SOURCE EXCERPT:
※
Discussion

Let us know what you think about any topic related to the Sierra Nevada Adaptive Management Project in the forums below. The Principal Investigators on the UC Science Team cannot answer every post, but they will read all comments in their areas, and respond to comments as a group at each quarterly meeting. We greatly value your input!

Cynthia Wilkerson said at 5:36 p.m. on 26 February 2006 ,

Please note: I sent a copy of my full letter directly to UC Davis and am now posting the entire letter in each section as it contains reference to each section and should be read in its entirety as opposed to piecemeal.

February 26, 2006

Comments on February 20, 2006 Draft Workplan “Learning how to apply adaptive management to land management in the Sierra Nevada.”

Defenders of Wildlife (“Defenders”) is pleased to submit these comments on the above document (heretofore “Draft Workplan”). Defenders is a national, non-profit wildlife advocacy organization committed to the protection of wild, native plants and animals in their natural communities. We represent over 400,000 members throughout the United States, nearly 100,000 of which reside in California.

Defenders, California Program has a programmatic focus on the Sierra Nevada, with current programs focused on forest carnivores (primarily the Pacific fisher) and impacts of grazing on biodiversity. We were unable to make the initial December 9, 2005 public meeting on the focus of the Draft Workplan, but have submitted some input into that process to date and remain committed to engaging in this process as it moves forward.
※
Please write the next part of the Sierra Nevada workplan comment letter, picking up from where it stops. The data that comes next is separate material, unrelated to the Sierra Nevada workplan comment letter.
※
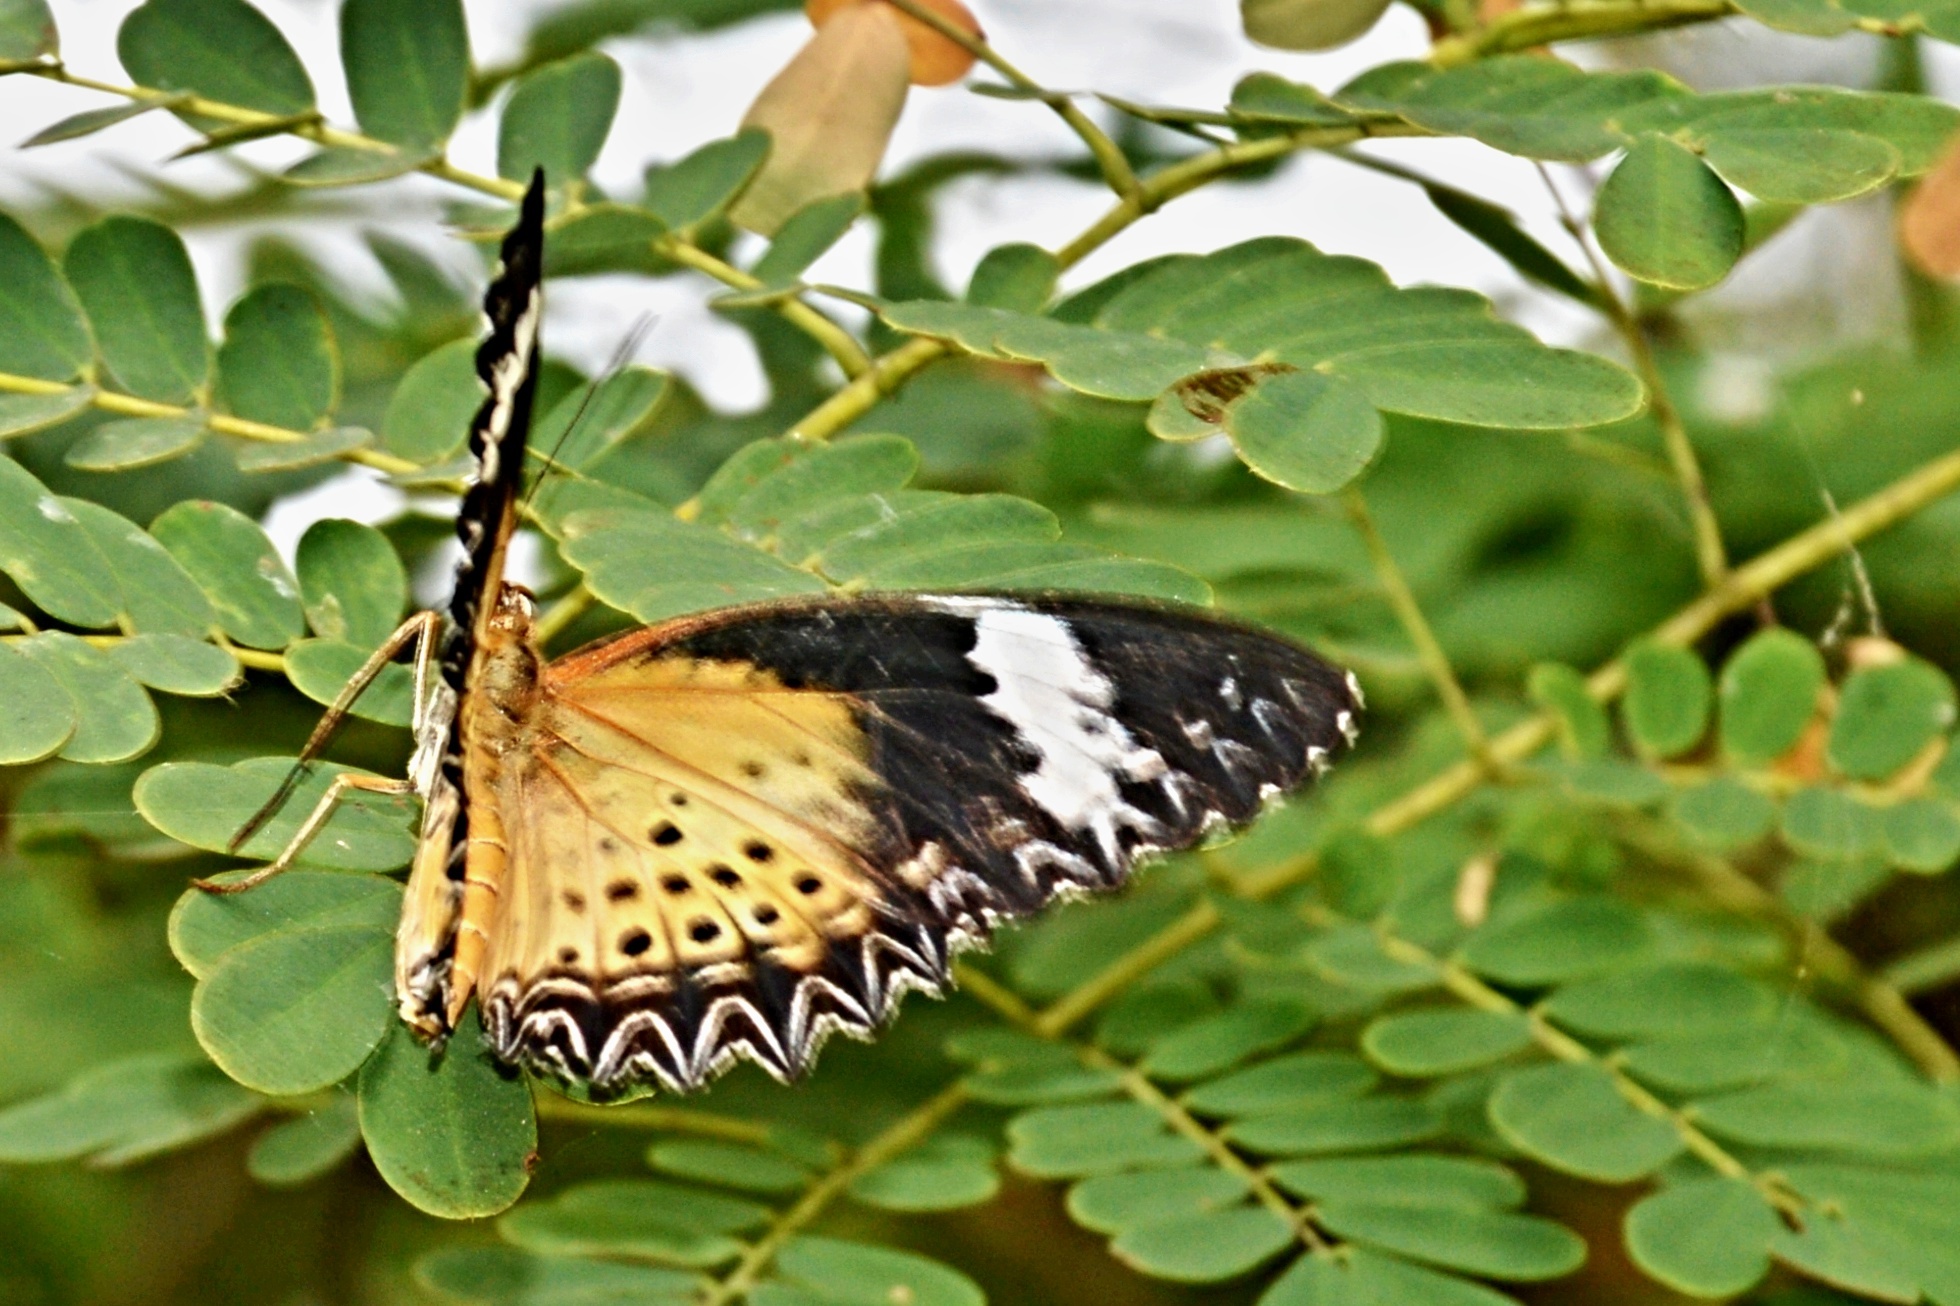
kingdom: Animalia
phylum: Arthropoda
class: Insecta
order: Lepidoptera
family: Nymphalidae
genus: Cethosia
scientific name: Cethosia cyane
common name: Leopard lacewing butterfly
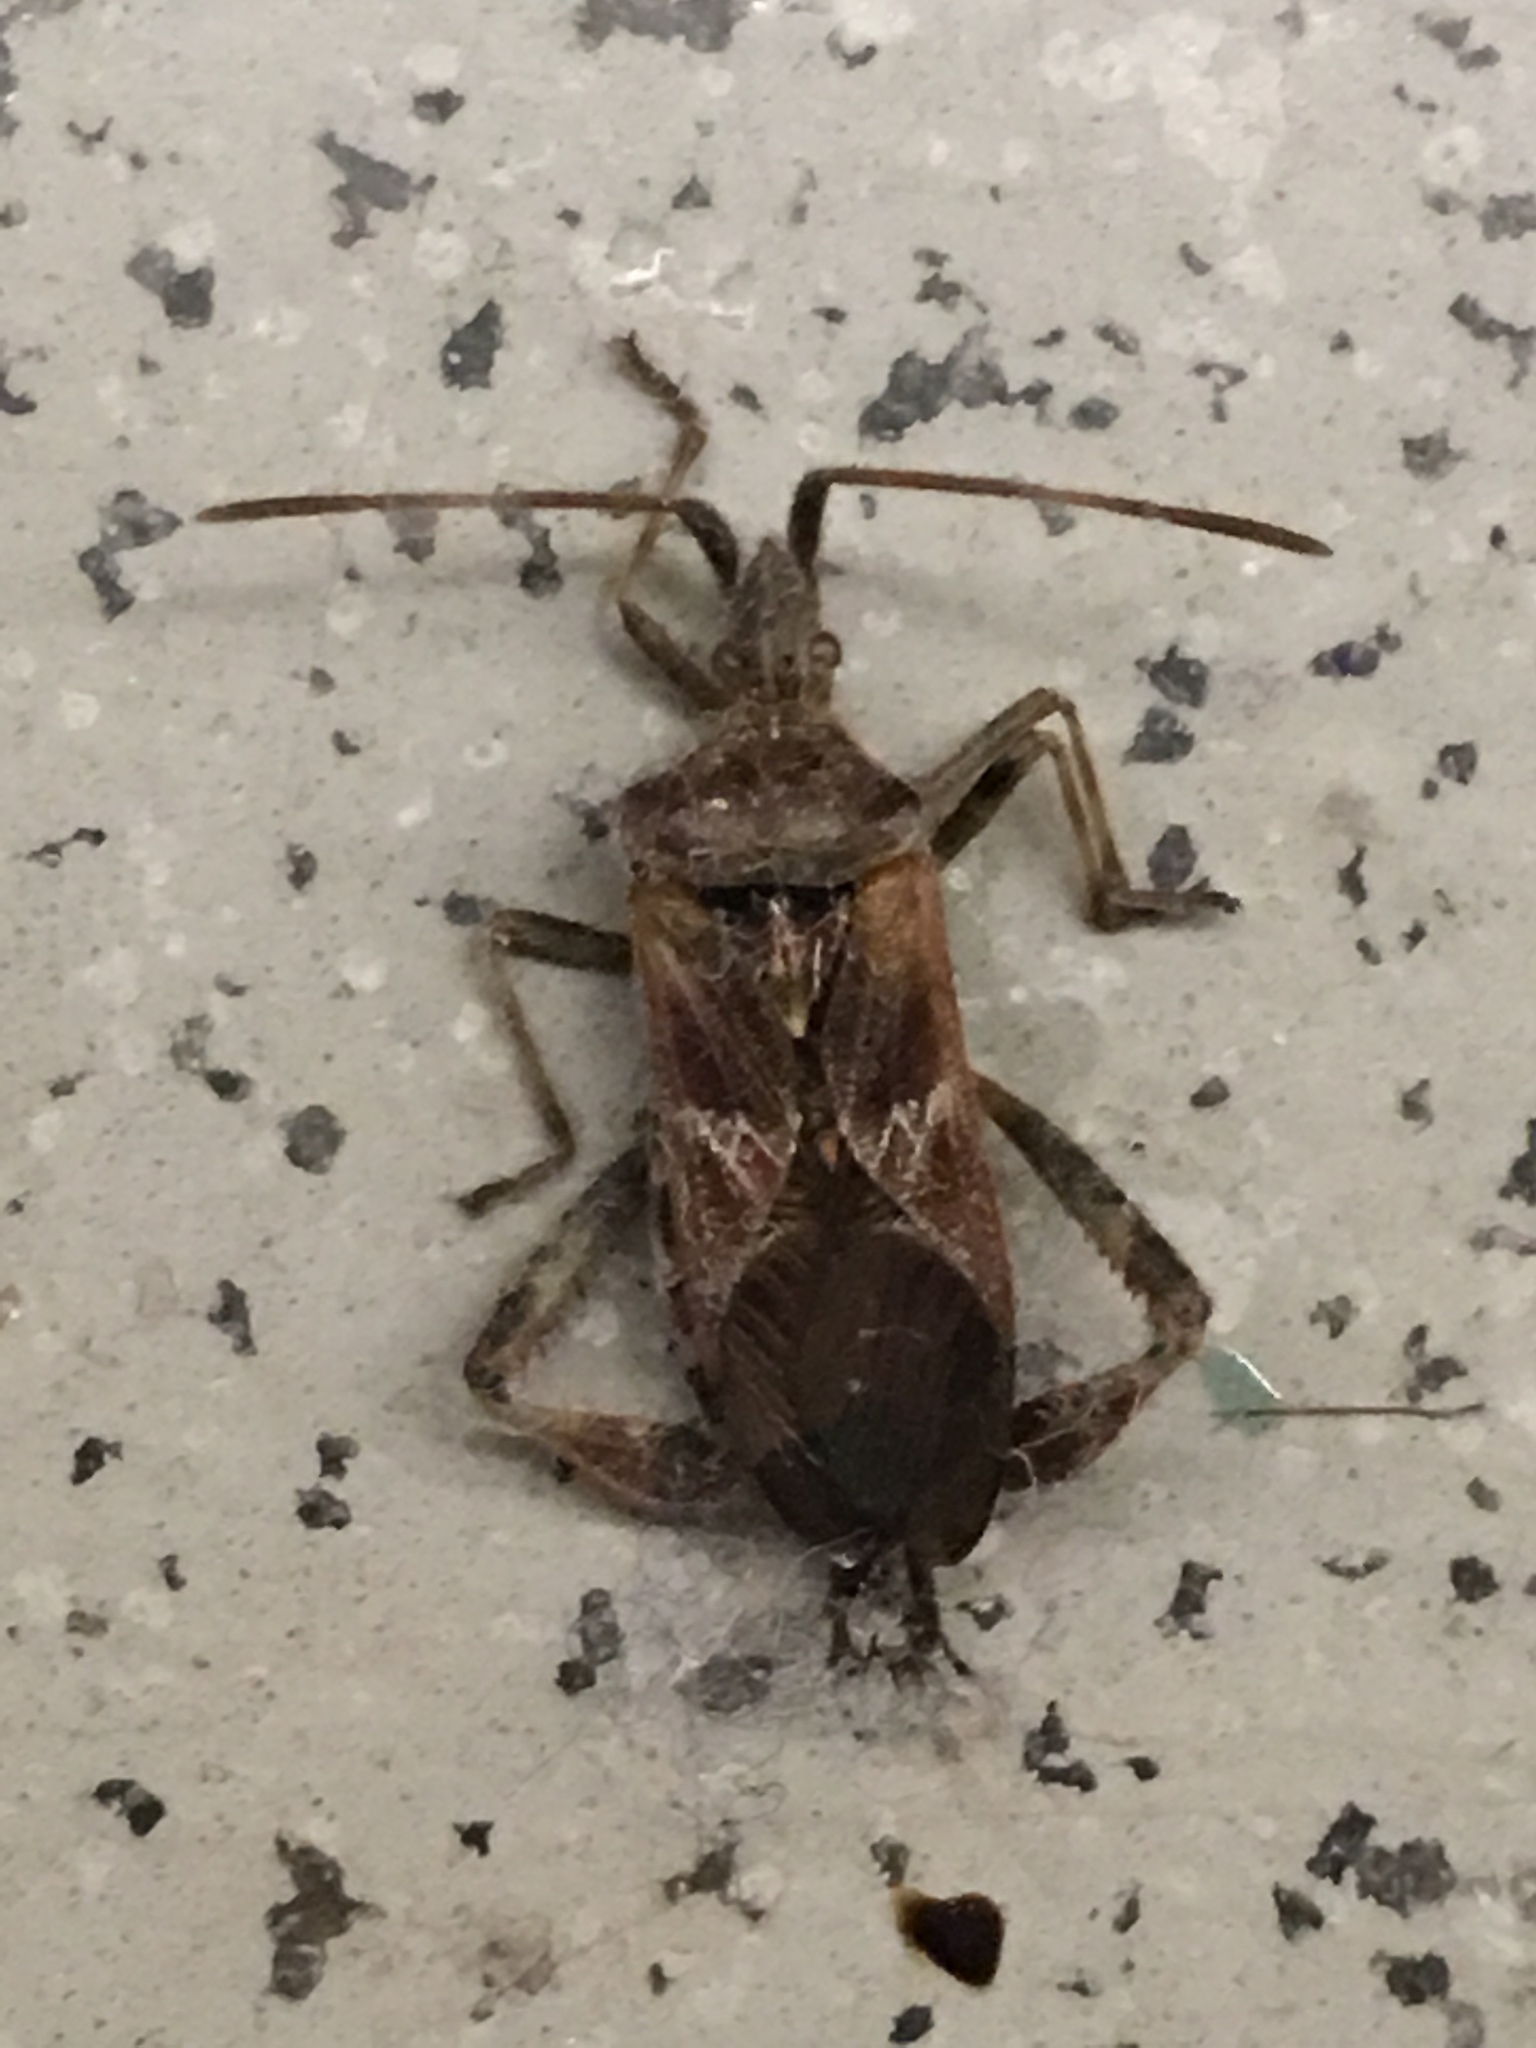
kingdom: Animalia
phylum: Arthropoda
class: Insecta
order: Hemiptera
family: Coreidae
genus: Leptoglossus
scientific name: Leptoglossus occidentalis
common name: Western conifer-seed bug
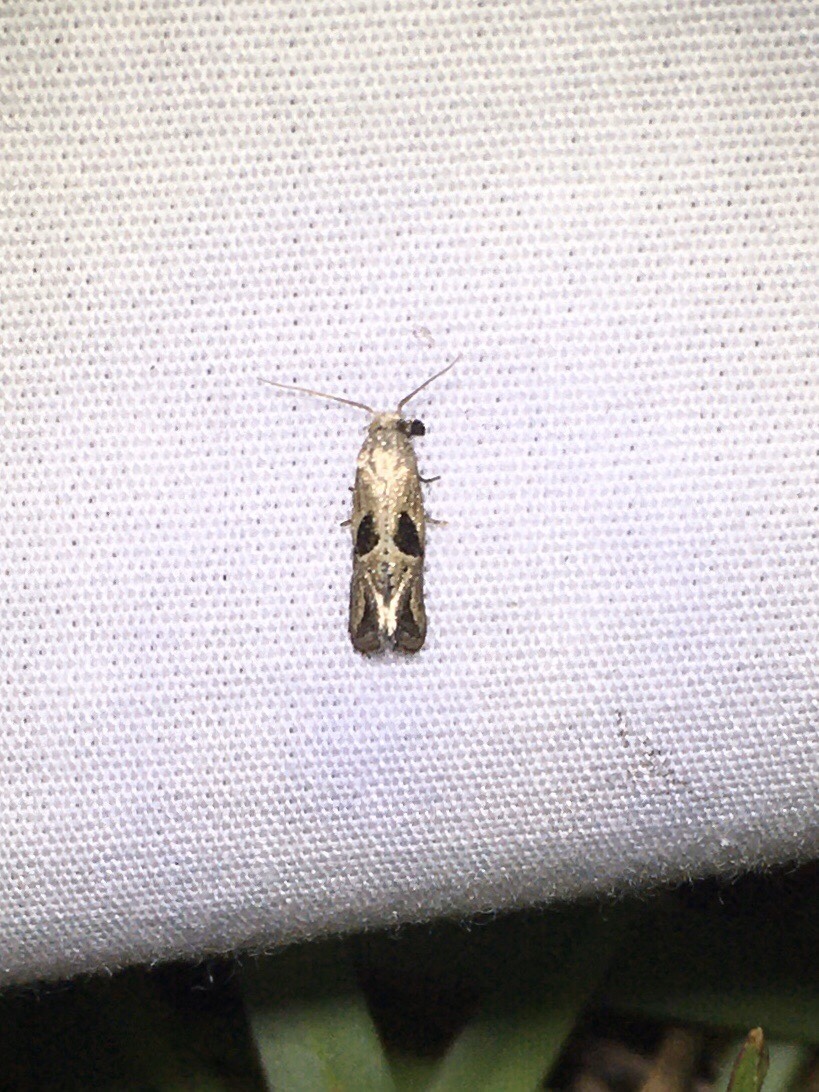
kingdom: Animalia
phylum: Arthropoda
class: Insecta
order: Lepidoptera
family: Tortricidae
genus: Eugnosta
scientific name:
※
RESPONSE TO THE TASK:
Our first comments relates to the unreasonable timeline imposed on public comments to this draft. We were originally informed that we would have one week between February 10th and the 17th to review this draft. The draft was not released until February 21st with a due date of February 26th. We understand that there are tight timelines that the authors are working under, but this should not allow extensions on their part to necessitate unreasonable and unrealistic timelines for public input. At the very minimum, the public should be allowed 2 full working weeks to provide substantive input. In this case, only 4 working days were allotted. Because of this, the only possible way to provide input in our case is to conduct a cursory review over the weekend. This is not an acceptable regime for functional public input.

As for the content of the Draft Workplan itself, we are appreciative of the concerted attempt to design a course of action that is true to the precepts of Adaptive Management and Monitoring to the extent that the proposal incorporates a priori research questions designed to be tested by the management practices which will in turn be responsive to the results of the research.

One main question that we have is why is the approach limited to the west side of the Sierra Nevada only? As the Sierra Nevada Forest Plan Amendment covers both west and east side forest management, it would appear that this would be a major omission.

We are generally supportive of the conceptual framework of using a landscape planning approach at the fireshed level, and incorporating elements of Fire and Forest Health, Public Participation, Water Quality and Quantity, and Wildlife. The following includes our specific comments on each of these sections of the Draft Workplan:

Public Participation:

We appreciate that Public Participation is given equal consideration in this process. It is a critical element to effective development and implementation of an adaptive management approach. In particular, we are pleased to see the call for staff to be wholly responsible for this portion of the Workplan and for the focus on increasing opportunities for input from local stakeholders. We support the general model that the participatory process section lays out. One concern is that the “community of learning” approach may not allow for direct input from the public. This may already be the plan, but we specifically request that direct input be allowed in both the “community of learning” and “community of collaboration” cases.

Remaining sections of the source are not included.